§ **PASSAGE PROVIDED**:

Parks After Dark / Summer Night Lights
Summer Programming in Los Angeles Area Communities Increases Safety and Prevents Violence
“The estimated annual criminal justice cost savings at the original three parks alone were one and-a-half times the cost to implement PAD at all six parks in 2013…” – Los Angeles County, Department of Public Health
Community Activities with Public Health Benefits
Parks After Dark (PAD) and Summer Night Lights (SNL) Programs are effective in reducing crime, preventing violence, increasing physical activity, building social cohesion and trust, and provide a framework for serving disadvantaged communities. These cost-effective strategies link community members with essential services and key staff and enhance public health and safety across diverse and low-income communities.
Examples of successful programs include the Parks After Dark and Summer Night Lights efforts occurring in the City of Los Angeles, County of Los Angeles, City of Long Beach and City of Pasadena. These agencies came together and presented on best practices at the California Parks and Recreation Annual Conference in March 2015.
City of Los Angeles Summer Night Lights
The Summer Night Lights program is a public and private partnership undertaken by the City of Los Angeles Mayor’s Office of Gang Reduction & Youth Development (“GRYD”) and The GRYD Foundation. Summer Night Lights includes extended and expanded activities that are youth and adult-centered, athletic, recreational, educational and artistic.

§ **DATA EXCERPTS**:

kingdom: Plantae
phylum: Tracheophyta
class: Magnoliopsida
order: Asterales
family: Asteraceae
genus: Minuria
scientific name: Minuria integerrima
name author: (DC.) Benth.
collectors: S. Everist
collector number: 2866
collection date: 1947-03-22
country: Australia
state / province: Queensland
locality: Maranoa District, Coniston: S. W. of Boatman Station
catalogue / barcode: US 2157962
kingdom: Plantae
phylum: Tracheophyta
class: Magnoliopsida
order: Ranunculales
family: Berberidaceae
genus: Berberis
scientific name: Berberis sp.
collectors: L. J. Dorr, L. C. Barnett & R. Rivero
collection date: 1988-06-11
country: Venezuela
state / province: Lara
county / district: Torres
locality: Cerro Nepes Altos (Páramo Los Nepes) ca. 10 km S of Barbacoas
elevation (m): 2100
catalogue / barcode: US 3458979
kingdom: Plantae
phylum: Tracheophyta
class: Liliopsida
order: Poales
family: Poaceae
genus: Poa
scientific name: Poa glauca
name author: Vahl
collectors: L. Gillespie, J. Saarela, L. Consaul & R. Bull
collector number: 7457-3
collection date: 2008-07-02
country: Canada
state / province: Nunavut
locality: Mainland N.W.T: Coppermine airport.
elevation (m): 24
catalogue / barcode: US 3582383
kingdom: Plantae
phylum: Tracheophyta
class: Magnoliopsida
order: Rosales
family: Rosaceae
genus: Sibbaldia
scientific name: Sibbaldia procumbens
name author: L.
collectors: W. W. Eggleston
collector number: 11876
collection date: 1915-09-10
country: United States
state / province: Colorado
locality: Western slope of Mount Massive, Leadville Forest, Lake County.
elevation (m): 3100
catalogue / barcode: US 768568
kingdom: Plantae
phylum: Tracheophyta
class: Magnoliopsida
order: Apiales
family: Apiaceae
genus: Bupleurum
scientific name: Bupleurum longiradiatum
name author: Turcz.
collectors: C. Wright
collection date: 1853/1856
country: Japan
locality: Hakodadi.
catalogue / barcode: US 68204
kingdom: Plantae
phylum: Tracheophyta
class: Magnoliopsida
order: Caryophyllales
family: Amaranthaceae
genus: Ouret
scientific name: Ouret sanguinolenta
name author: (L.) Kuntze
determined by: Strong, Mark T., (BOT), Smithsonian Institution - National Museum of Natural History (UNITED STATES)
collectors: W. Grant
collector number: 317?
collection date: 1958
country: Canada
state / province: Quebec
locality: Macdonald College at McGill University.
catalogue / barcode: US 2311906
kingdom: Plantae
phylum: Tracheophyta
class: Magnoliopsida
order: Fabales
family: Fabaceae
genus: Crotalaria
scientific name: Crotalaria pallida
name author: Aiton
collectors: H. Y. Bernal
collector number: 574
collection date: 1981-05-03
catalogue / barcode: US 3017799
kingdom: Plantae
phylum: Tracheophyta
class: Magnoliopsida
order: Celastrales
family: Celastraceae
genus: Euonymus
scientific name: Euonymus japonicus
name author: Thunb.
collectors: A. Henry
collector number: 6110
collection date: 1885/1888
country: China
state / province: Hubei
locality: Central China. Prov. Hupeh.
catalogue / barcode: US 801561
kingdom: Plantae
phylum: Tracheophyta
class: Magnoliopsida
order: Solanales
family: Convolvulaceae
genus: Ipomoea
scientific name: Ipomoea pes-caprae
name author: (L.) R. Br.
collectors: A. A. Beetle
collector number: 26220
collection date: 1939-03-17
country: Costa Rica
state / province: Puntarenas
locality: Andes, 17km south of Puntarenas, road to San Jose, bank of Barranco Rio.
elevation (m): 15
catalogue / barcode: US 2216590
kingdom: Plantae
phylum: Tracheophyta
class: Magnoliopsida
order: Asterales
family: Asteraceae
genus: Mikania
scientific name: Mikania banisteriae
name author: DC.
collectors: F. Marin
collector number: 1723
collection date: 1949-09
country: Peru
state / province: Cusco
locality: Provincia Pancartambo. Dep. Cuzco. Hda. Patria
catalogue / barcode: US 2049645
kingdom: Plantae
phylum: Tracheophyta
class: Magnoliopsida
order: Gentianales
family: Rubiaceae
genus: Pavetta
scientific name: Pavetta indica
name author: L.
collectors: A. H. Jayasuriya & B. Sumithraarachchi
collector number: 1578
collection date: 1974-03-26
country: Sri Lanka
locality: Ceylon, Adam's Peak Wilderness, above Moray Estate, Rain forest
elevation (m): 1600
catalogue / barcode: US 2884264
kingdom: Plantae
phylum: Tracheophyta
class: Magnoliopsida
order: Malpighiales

§ **TASK ITEM**: Update the Parks After Dark text by writing out everything from "Parks After Dark /" down to "and low-income communities.", with "social cohesion" replaced by "community cohesion". You can leave the data aside; none of it is needed.

§ **WRITTEN SOLUTION**:
Parks After Dark / Summer Night Lights
Summer Programming in Los Angeles Area Communities Increases Safety and Prevents Violence
“The estimated annual criminal justice cost savings at the original three parks alone were one and-a-half times the cost to implement PAD at all six parks in 2013…” – Los Angeles County, Department of Public Health
Community Activities with Public Health Benefits
Parks After Dark (PAD) and Summer Night Lights (SNL) Programs are effective in reducing crime, preventing violence, increasing physical activity, building community cohesion and trust, and provide a framework for serving disadvantaged communities. These cost-effective strategies link community members with essential services and key staff and enhance public health and safety across diverse and low-income communities.